The luck of palladium has certainly changed. The metal —which is part of the platinum group and used in catalytic converters in ICE vehicles, and in hybrid vehicles— has risen 23% so far this year, triggering an unusual investors’ appetite given the recent background. 

The turnaround comes after palladium depicted the worst performance of all raw materials in 2021 and because of its major role in the semiconductors shortage that hit automakers so hard —the situation caused a palladium collapse in the second half of last year.

So, is it time to talk about a palladium rally amid the Russia-Ukraine border crisis?

Rally Talk 

Despite missing out on last year's commodity rally, palladium could star in a major recovery given the prospect of a car industry comeback and the tensions on the Russia-Ukraine border. 

The increase is motivated by the risk of sanctions against the largest producer, Russia, “and the forecast recovery of the automobile market, which represents 85% of the demand,” according to Ben Laider, global markets strategist at eToro.

Precisely, almost 80% of the palladium extraction is controlled by the Asian giant and South Africa, so any movement concerning these regions has a great impact on prices.
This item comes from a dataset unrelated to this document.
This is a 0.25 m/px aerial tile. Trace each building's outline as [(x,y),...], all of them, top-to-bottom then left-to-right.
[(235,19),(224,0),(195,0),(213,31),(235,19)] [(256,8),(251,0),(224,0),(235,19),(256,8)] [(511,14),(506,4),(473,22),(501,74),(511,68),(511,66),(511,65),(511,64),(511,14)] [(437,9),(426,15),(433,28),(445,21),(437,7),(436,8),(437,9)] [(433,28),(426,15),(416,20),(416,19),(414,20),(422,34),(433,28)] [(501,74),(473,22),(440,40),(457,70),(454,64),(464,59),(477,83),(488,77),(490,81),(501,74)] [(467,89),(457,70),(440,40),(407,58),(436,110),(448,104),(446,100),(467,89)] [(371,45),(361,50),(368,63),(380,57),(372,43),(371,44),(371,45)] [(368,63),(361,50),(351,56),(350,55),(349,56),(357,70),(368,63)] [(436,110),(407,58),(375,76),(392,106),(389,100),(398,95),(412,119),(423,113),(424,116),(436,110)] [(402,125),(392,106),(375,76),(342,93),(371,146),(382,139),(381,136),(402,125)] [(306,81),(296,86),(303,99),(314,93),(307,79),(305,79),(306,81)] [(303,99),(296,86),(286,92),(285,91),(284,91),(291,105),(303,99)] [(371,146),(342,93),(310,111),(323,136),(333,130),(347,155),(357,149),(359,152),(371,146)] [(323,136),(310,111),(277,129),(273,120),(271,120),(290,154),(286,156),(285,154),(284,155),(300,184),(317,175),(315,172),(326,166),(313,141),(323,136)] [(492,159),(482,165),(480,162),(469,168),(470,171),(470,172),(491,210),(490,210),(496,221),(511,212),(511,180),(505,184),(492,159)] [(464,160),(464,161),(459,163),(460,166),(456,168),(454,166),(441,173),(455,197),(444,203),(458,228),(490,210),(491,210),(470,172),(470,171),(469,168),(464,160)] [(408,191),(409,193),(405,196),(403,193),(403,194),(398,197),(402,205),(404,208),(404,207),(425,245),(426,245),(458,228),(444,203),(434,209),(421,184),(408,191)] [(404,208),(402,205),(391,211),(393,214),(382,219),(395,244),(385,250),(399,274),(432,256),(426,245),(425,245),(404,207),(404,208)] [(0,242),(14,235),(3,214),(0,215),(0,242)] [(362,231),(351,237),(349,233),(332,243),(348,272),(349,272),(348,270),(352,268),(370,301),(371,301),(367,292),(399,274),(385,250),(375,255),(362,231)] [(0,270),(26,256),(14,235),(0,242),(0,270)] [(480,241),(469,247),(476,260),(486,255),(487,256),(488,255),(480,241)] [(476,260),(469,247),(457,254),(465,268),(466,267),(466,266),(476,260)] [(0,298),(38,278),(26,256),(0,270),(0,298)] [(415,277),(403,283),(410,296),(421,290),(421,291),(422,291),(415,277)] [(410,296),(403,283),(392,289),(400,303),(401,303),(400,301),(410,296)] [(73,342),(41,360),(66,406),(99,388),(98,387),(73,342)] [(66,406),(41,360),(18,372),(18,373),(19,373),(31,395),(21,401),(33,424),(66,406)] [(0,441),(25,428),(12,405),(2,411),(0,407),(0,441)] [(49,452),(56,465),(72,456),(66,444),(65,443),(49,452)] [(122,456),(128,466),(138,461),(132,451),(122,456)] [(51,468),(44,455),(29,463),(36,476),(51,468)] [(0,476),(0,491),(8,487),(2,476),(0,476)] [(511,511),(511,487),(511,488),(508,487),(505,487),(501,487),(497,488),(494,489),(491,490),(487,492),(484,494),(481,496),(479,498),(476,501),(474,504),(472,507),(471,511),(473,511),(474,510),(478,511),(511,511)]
The price of palladium has risen to its highest level in the last four months amid pressure from traders to secure supply amid rising Russia-Ukraine tensions —the former is the world's largest producer of palladium, well above the second.

In the over-the-counter market, the metal has rapidly entered backwardation —indicating lower availability— but the rebound may be shorter than expected. Precisely, one of the problems that affect the palladium market is its scarce liquidity, which has historically caused rapid movements in its price.

While stricter emission controls would mean more palladium loads in catalytic converters, palladium is needed only in hybrid vehicles, which currently represent 30% of the world market. 

“In the long term, the risk of substitution of pure electric vehicles could represent an excess of prices,” Laider estimates.

The Russian Affair

Although Russia has assured that it does not plan to invade Ukraine, Western countries are redoubling their diplomatic efforts to avoid a military confrontation.

The situation has been a lucky break for palladium, the worst-performing commodity over the past year. The impact of the semiconductors supply issues in car manufacturing affected the demand for this metal, whose price plummeted during the second half of 2021.

The issue gets more critical as Russian mines extract about 40% of the annual global production of palladium. In the event of a war with Ukraine, Western countries may impose sanctions on Russia's export of precious metals.

In fact, the U.S. and the European Union are considering additional sanctions on Russia's largest banks and are contemplating limiting the country’s ability to exchange rubles for dollars in the event of an invasion —which could affect exports.


Currently, palladium’s appreciation of 23% so far in 2022 represents a spot price of $2,415.50 per ounce.

According to, “Hedge funds trading the New York palladium futures may also have been caught short by the recent move, with commitment for traders data as of Jan. 18 — the most recent available — showing short interest near the highest since 2018.” 

“Those looking to close their positions would be forced to buy metal at elevated prices,” the portal said.

Nicky Shiels, head of metals strategy at MKS PAMP SA, said: “I think it’s ‘squeezy’ and has the capability to run on geopolitical headlines and risk with no one willing to come in and provide the selling pressure to keep it capped. If it was really being squeezed, we would see a $1,000 rise in days given the illiquidity.”